Unlike his previous films, which would've used clear homages as both a starting point and a cleverly deceptive trap to lure the audience into a false sense of security, Soho seems unable to feel like anything more than a love letter to the past. Wright also wants to tell us this love letter should immediately be burned, as the film simultaneously insists that we should never idolize the past. Indeed, all those early passages where Ellie runs through 1960s Soho, eyes alight with wonder and understandably drawn to Sandie's allure, feel like Wright is setting things up to come crashing down, especially when we see the truth behind Sandie's career.
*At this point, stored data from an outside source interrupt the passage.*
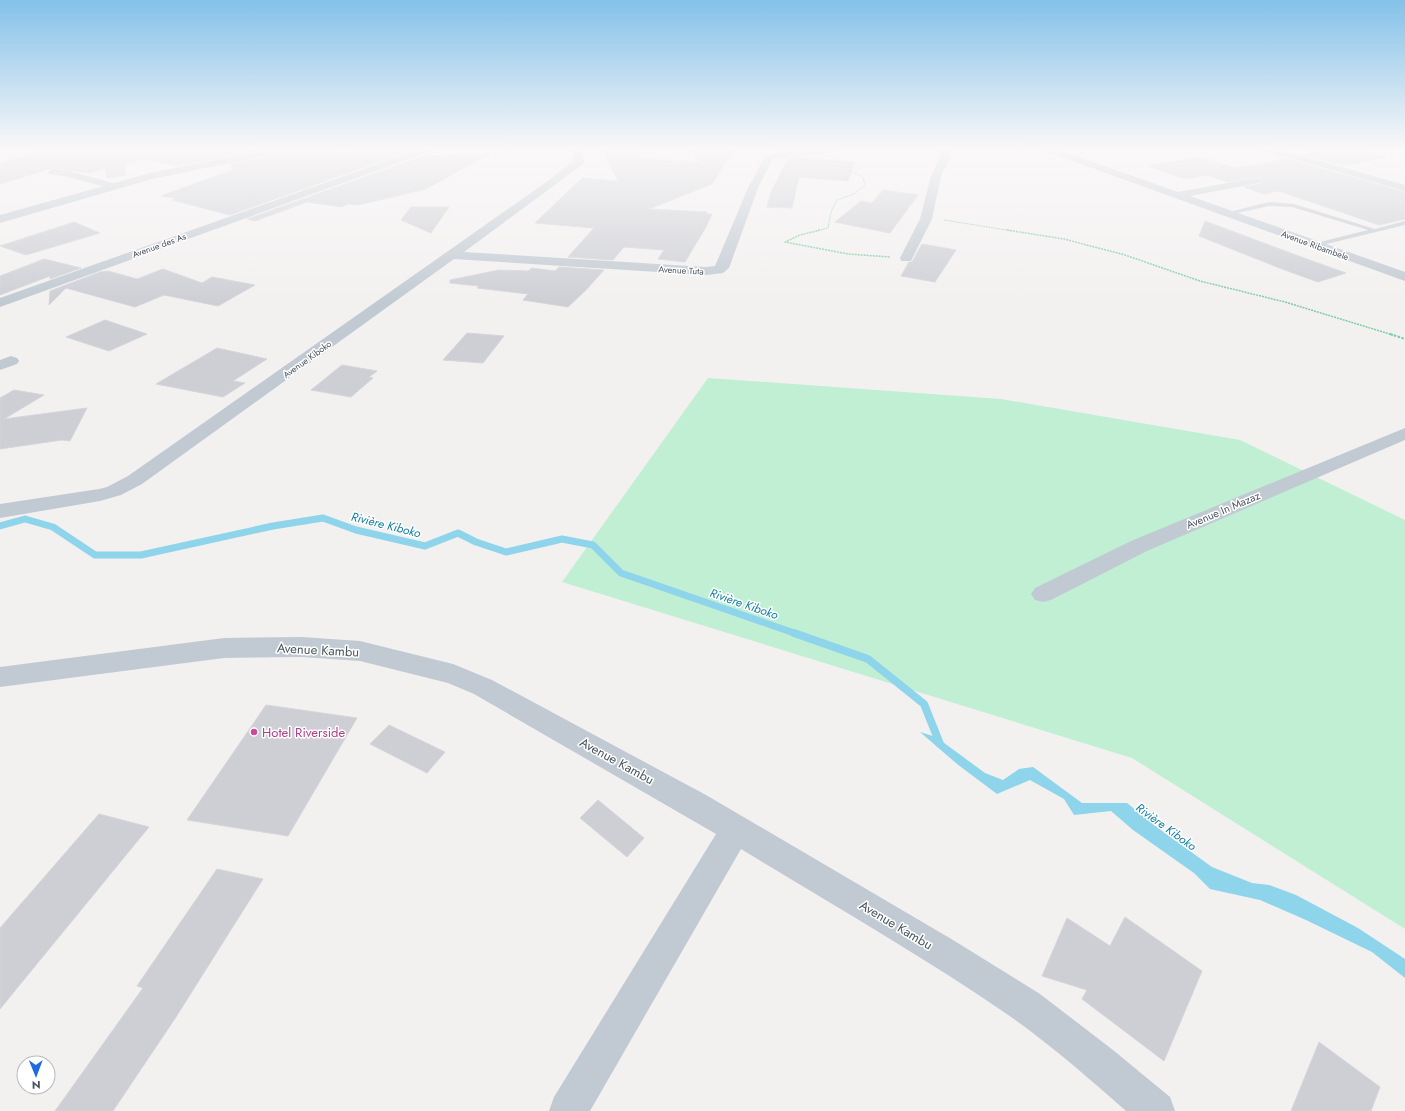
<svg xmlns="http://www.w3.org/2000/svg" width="1405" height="1111" font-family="Jost,sans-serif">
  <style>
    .green { fill: #c0efd4 }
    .water { fill: #8ed4eb }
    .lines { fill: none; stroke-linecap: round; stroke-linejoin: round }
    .stream-far1 { stroke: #8ed4eb; stroke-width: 7 }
    .stream { stroke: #8ed4eb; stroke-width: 8 }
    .building { fill: #cdcfd5; stroke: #d4d6dc }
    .path-far2 { stroke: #79cca6; stroke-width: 1; stroke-dasharray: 1.5 1; stroke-linecap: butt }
    .path-far1 { stroke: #79cca6; stroke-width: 1.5; stroke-dasharray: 2 1; stroke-linecap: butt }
    .path { stroke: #79cca6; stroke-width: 2; stroke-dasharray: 2.5 1.5; stroke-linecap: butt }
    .service { fill: #c1cad2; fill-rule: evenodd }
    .minor { fill: #c1cad2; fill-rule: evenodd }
    .tertiary { fill: #c1cad2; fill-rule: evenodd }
    .hotel-dot { fill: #d1479c; stroke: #fff; stroke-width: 1.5 }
    .labels { text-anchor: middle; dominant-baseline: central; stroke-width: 3; stroke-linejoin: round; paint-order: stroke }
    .far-street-label { font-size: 9px; fill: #48535e; stroke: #fff }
    .street-label { font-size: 11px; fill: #48535e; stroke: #fff }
    .water-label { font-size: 12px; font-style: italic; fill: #0f7ea2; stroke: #fff }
    .near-street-label { font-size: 13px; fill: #48535e; stroke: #fff }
    .near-hotel-label { font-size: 13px; fill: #b23c85; stroke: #fff; text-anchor: start }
  </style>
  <rect width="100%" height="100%" fill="#f3f0f0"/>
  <path class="green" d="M 708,378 L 1001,399 L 1240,440 L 1405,520 L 1405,929 L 1132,758 L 562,582 Z"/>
  <path class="water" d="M 920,732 L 936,737 L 985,773 L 1003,780 L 1019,769 L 1033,767 L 1082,803 L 1127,803 L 1158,828 L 1212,867 L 1252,883 L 1269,885 L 1296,895 L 1358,928 L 1405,959 L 1405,978 L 1372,952 L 1306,920 L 1260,900 L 1210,889 L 1194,873 L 1133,830 L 1111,811 L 1074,815 L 1064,799 L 1030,780 L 997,794 L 957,764 Z"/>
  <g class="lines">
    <path class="stream-far1" d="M 0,526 L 25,519 L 53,527 L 95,555 L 141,555 L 273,526 L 323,518 L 356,530 L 425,546 L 458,533 L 476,542 L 506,552 L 562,539 L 593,545 L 621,573 L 797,634"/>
    <path class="stream" d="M 794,633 L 868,659 L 924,704 L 940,744"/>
  </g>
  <g class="building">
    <path d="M 52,148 L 269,148 L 178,166 L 144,159 L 124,165 L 126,175 L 107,178 L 105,168 L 90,173 L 53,168 L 0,184 L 0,163 Z"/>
    <path d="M 294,148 L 323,148 L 324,150 L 348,154 L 364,148 L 377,148 L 407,152 L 230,215 L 172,200 L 176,198 L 161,196 L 232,170 L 231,164 L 288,152 Z"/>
    <path d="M 601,148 L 635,148 L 642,159 L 700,162 L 690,148 L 735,148 L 712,184 L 649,209 L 707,212 L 706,214 L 712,214 L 706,227 L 685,262 L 658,259 L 664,250 L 624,247 L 613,260 L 568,257 L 594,228 L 535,223 L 582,178 L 618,181 Z"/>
    <path d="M 1312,148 L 1351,148 L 1385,157 L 1345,166 L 1306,155 L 1311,154 Z"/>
    <path d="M 491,153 L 426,189 L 358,205 L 348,204 L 342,207 L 307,202 L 255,221 L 247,219 L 426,155 L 445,156 Z"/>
    <path d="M 803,156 L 803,158 L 855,162 L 848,181 L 799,177 L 792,208 L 767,207 L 771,192 L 788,158 Z"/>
    <path d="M 1199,157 L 1236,168 L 1287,159 L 1405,192 L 1405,219 L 1379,225 L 1279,191 L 1264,194 L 1244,187 L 1260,184 L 1260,178 L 1255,177 L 1227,182 L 1208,175 L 1185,179 L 1148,166 Z"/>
    <path d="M 883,190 L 918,195 L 890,233 L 835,222 L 861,201 L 872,203 Z"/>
    <path d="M 411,207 L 449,207 L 431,233 L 401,220 Z"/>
    <path d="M 1205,221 L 1304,258 L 1346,273 L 1318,282 L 1282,269 L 1199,236 Z"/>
    <path d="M 74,222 L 100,233 L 26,255 L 0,246 Z"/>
    <path d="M 922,244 L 956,250 L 935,282 L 901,276 L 909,262 L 912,262 Z"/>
    <path d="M 44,259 L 81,268 L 50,279 L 50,276 L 0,295 L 0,276 Z"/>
    <path d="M 559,267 L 604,270 L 586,290 L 568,307 L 523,300 L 528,294 L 477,288 L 479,286 L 450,283 L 450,280 L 499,270 L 528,271 L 532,268 L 555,271 Z"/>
    <path d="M 163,269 L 202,283 L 212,277 L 255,285 L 218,306 L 164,295 L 135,307 L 66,288 L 49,305 L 50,291 L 100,272 L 108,271 L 137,279 Z"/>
    <path d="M 105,320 L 147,334 L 109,351 L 66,337 Z"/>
    <path d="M 467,333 L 504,336 L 483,363 L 443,360 Z"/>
    <path d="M 217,348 L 267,359 L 233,381 L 245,383 L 223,397 L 156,384 Z"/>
    <path d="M 342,365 L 377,371 L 369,377 L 373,378 L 351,397 L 311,390 Z"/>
    <path d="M 14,390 L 44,395 L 4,419 L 87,408 L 70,441 L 62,440 L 0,449 L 0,398 Z"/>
    <path d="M 266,705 L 357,718 L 288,836 L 187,820 Z"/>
    <path d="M 389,725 L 445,752 L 427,773 L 370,744 Z"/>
    <path d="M 598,800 L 644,838 L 627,857 L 580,818 Z"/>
    <path d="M 99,814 L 149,827 L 0,1009 L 0,928 Z"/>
    <path d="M 217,869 L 263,879 L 176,1017 L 113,1111 L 55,1111 L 143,988 L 137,986 Z"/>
    <path d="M 1125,917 L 1202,971 L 1164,1061 L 1082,999 L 1087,990 L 1042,976 L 1067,918 L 1110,946 Z"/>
    <path d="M 1319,1042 L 1380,1087 L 1371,1111 L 1291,1111 Z"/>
  </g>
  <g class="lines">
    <g class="path-far2">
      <path d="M 944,220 L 1013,231"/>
      <path d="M 816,231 L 828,228 L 831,212 L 837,200 L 854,194 L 865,185 L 863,177 L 851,171"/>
    </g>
    <g class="path-far1">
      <path d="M 820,230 L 800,235 L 785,242 L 848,254 L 890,257"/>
      <path d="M 1007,230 L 1064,239 L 1125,255 L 1200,281 L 1285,302 L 1393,335"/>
    </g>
    <path class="path" d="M 1390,334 L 1405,339"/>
    <path class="service" d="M 1269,202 L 1294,204 L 1375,229 L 1405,221 L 1405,225 L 1314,247 L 1312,246 L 1312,244 L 1368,230 L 1292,207 L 1269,206 L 1228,215 L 1225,213 Z"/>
    <g class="minor">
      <path d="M 423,148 L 436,148 L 434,150 L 0,307 L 0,298 Z"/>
      <path d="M 571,148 L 581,148 L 584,162 L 583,164 L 464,252 L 706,267 L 715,266 L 748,188 L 765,156 C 788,148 817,146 842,148 L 837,151 L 778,158 L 772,160 L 758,188 L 729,268 L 723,273 L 706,275 L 454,259 L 142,484 L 121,495 L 100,501 L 0,518 L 0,504 L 99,489 L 107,487 L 128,476 L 545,183 L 574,161 Z"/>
      <path d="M 940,148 L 950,148 L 950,157 L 941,176 L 932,219 L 911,261 L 901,261 L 900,258 L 920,219 L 931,176 L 940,157 Z"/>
      <path d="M 1040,148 L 1053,148 L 1178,192 L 1255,178 L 1259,179 L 1260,181 L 1259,183 L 1190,196 L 1405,272 L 1405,281 L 1042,150 Z"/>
      <path d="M 1259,148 L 1274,148 L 1405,185 L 1405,191 L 1261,150 Z"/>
      <path d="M 53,169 L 65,170 L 117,184 L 118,186 L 113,189 L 65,176 L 49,174 L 48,172 Z"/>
      <path d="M 11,356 L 17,358 L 19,361 L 17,364 L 0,370 L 0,360 Z"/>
      <path d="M 1405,428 L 1405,440 L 1147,551 L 1051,600 L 1043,602 L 1035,600 L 1031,594 L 1035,588 L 1131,541 Z"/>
      <path d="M 302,637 L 360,641 L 453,664 L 492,680 L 706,795 L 953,940 L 1040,994 L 1113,1050 L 1170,1097 L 1175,1111 L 1126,1111 C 1090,1079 1053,1047 1014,1019 C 926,958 832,905 741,849 L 590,1111 L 549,1111 L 554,1097 L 716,834 L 474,694 L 448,683 L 360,661 L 302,657 L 224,658 L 0,687 L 0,667 L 224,638 Z"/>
    </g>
    <path class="tertiary" d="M 275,148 L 293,148 L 288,151 L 152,179 L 0,223 L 0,215 L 150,173 Z"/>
  </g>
  <linearGradient id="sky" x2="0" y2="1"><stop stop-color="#84c1e9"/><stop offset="0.49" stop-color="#faf8f8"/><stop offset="1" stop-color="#faf8f8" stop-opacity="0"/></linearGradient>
  <rect width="1405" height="303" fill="url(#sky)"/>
  <circle class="hotel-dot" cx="254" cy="732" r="4"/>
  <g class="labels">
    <g class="far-street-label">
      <text transform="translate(159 245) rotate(-20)">Avenue des As</text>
      <text transform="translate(1315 245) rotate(20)">Avenue Ribambele</text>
      <text transform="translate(681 270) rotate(3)">Avenue Tuta</text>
      <text transform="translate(307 359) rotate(-36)">Avenue Kiboko</text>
    </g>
    <g class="street-label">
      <text transform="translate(1223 510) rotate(-23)">Avenue In Mazaz</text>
    </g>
    <g class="water-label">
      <text transform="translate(386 525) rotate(14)">Rivière Kiboko</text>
      <text transform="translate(744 604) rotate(19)">Rivière Kiboko</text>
      <text transform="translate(1166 827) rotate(36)">Rivière Kiboko</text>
    </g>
    <g class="near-street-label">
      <text transform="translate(318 650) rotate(3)">Avenue Kambu</text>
      <text transform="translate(617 761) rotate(29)">Avenue Kambu</text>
      <text transform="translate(896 925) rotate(31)">Avenue Kambu</text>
    </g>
    <g class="near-hotel-label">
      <text x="262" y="732">Hotel Riverside</text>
    </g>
  </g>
  <g transform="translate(36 1075) rotate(179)"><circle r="19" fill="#ffffff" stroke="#b6babf"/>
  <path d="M0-3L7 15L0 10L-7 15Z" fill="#1c6be1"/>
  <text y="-6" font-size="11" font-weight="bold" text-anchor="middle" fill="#48535e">N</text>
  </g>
</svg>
But the slide into darker territory, essentially reasoning that our admiration of yesteryear risks us hiding its atrocities, never amounts to anything more profound than Wright saying, "it's not good to live in the past." But while Wright says that living in the past is wasteful, he also does little to disguise Soho's profound love for the films from the past as anything significant. In that way, Soho is nothing without its homages to its much better cinematic influences.
There's a swirl of other thematic materials here, too – but no matter how hard the film shakes the bottle, these ingredients refuse to stick together. As a result, every contradiction feels more like incoherence than deliberate ambiguity on Wright's part. Perhaps the only thematic element that works is the film's assertion that men's psychic scars of violence (both physical and sexual) enacted toward women are deeply felt and understood by all women. This thread informs the film's twist, which should've been an excellent opportunity for Wright to finally pull the rug out from under our feet and reveal us as complicit audience members. Instead, the third act reveal mostly comes across as expected and takes the film down an unfortunately melodramatic route that sacrifices dramatic potency for surface-level emotions.
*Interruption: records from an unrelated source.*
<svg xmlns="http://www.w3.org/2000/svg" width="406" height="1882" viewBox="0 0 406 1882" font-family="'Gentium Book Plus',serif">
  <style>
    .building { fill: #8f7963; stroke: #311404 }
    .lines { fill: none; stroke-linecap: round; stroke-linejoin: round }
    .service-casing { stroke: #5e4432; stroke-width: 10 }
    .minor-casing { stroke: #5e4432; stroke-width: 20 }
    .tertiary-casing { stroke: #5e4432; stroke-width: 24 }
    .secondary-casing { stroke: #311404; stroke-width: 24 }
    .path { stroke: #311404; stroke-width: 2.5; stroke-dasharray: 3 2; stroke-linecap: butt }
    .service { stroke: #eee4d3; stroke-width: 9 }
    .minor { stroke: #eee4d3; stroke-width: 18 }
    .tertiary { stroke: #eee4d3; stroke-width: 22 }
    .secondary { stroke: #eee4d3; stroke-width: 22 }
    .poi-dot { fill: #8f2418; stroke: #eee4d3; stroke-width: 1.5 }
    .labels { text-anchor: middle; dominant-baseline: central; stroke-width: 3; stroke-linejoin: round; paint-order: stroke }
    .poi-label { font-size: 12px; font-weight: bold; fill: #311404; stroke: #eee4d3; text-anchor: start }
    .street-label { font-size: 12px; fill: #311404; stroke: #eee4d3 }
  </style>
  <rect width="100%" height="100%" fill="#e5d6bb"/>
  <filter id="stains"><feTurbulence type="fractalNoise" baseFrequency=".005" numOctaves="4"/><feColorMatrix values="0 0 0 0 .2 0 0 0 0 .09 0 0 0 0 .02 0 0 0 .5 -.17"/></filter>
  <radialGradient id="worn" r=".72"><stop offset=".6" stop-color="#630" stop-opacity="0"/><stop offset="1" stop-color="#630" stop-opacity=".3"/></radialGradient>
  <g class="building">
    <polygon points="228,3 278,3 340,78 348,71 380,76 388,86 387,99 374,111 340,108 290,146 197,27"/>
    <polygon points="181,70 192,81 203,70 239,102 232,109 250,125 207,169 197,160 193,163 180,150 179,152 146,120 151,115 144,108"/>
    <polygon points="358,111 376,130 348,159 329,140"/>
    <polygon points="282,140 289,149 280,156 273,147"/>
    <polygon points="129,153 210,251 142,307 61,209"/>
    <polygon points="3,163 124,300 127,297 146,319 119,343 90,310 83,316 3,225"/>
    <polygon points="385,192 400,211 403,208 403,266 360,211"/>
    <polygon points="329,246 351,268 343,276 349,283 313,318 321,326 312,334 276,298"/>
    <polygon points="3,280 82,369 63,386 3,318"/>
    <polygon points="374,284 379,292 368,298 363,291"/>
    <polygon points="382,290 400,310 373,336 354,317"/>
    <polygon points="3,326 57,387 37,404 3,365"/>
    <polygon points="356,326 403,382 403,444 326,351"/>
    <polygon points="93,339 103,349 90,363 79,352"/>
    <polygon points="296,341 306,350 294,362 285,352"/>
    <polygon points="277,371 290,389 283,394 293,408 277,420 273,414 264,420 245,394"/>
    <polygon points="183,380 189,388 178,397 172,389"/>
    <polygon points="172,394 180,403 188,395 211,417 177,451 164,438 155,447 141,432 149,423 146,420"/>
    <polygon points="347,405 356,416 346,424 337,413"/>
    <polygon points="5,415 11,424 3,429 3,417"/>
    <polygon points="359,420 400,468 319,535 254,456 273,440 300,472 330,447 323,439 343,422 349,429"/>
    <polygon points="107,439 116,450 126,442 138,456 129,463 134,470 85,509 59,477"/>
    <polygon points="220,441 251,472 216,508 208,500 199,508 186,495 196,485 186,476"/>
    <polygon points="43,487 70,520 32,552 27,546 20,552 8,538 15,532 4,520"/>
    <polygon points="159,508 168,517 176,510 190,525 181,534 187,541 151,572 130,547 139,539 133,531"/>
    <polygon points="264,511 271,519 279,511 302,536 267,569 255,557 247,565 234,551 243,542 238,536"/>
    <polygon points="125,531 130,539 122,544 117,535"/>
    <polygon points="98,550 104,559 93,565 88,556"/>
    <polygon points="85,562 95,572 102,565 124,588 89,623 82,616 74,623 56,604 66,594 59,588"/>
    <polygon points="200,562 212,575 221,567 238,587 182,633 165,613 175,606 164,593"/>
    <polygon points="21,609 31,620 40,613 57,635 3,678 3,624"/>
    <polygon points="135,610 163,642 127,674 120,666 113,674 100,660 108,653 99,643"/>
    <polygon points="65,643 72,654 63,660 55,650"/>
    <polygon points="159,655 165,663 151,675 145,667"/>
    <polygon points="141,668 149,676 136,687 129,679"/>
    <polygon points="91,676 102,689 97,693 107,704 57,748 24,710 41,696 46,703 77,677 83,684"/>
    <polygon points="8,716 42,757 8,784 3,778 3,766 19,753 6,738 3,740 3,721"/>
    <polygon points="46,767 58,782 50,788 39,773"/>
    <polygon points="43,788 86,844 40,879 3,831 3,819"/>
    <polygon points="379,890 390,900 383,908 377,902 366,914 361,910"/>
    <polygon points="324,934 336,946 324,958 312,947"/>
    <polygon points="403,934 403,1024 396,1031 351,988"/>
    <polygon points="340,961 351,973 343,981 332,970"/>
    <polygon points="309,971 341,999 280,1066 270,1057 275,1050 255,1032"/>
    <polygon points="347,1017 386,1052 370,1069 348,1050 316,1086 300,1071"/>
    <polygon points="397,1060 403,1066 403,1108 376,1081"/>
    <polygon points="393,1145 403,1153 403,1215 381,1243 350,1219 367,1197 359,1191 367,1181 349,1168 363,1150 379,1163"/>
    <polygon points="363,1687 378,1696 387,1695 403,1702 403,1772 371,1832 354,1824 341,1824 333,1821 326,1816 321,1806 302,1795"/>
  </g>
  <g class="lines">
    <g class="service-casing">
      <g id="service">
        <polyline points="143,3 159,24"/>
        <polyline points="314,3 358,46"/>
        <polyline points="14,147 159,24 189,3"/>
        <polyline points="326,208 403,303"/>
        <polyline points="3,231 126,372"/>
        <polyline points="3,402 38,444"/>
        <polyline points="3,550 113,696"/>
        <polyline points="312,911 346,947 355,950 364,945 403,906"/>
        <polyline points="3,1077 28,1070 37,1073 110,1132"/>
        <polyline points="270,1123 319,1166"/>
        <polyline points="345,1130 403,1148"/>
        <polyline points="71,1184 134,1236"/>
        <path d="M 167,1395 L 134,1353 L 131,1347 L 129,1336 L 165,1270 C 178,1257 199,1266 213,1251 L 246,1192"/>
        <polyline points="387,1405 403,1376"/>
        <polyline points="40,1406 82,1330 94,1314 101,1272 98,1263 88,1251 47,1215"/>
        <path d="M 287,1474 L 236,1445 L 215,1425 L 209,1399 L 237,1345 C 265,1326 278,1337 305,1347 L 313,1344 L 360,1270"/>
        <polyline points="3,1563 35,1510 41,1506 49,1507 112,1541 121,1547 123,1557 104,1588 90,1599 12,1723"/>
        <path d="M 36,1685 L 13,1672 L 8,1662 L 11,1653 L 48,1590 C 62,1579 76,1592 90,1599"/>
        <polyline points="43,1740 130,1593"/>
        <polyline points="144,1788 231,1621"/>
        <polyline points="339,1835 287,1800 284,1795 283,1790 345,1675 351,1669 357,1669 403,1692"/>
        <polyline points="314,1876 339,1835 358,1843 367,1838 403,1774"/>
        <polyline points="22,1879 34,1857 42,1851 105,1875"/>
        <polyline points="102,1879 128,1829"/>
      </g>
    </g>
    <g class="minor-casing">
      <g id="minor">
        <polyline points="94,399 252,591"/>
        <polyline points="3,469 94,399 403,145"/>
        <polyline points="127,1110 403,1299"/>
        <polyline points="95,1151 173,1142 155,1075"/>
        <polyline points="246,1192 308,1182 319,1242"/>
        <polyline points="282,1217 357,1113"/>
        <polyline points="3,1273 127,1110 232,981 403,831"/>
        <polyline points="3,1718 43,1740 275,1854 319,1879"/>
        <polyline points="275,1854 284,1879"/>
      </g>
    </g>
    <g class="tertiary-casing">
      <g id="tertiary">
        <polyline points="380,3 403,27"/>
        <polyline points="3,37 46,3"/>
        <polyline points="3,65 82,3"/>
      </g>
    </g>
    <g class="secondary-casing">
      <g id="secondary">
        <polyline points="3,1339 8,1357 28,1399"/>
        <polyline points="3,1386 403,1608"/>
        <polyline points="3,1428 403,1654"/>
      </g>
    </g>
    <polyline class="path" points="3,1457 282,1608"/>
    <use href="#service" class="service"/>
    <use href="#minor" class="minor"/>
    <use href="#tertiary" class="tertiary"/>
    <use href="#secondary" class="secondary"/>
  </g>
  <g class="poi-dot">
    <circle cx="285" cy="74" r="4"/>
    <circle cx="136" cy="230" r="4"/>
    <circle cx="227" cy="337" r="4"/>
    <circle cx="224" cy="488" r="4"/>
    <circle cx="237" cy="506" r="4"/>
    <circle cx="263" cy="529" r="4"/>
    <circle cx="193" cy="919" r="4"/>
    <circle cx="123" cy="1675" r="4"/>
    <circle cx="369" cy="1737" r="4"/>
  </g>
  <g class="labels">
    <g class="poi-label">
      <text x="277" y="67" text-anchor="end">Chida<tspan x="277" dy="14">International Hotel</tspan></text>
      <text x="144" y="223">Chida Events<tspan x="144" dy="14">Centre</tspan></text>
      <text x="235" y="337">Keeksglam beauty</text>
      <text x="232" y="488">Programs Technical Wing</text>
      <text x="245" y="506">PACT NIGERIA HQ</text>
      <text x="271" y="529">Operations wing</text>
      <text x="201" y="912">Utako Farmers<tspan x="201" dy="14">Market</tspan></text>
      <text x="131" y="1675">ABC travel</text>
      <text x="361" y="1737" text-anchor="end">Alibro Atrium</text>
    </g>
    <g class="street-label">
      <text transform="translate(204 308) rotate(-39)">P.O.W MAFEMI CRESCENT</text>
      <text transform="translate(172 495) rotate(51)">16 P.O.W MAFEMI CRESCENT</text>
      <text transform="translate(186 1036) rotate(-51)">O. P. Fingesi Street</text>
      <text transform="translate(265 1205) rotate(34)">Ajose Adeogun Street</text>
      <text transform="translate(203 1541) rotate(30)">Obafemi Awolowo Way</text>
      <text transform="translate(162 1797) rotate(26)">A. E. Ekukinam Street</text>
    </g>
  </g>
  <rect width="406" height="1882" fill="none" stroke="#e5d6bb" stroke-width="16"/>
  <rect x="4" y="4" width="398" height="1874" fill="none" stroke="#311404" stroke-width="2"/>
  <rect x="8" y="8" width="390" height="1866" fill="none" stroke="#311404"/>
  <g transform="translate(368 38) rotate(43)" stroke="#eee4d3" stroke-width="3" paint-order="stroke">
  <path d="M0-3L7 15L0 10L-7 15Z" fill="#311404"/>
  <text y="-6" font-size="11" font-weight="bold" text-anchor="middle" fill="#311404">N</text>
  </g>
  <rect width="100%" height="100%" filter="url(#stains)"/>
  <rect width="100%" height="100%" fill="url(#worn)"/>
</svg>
The film is not bad so much as it is middling. Unfortunately, Wright never breaks out of the expected, so while the film might be well made, all its best assets are faint echoes taken from better films of the past. Hopefully, the next project from Wright is a return to his past and not that of other filmmakers. But if he keeps indulging in simple, empty genre exercise, it could very well be that Edgar Wright has left his best days behind him at the World's End pub.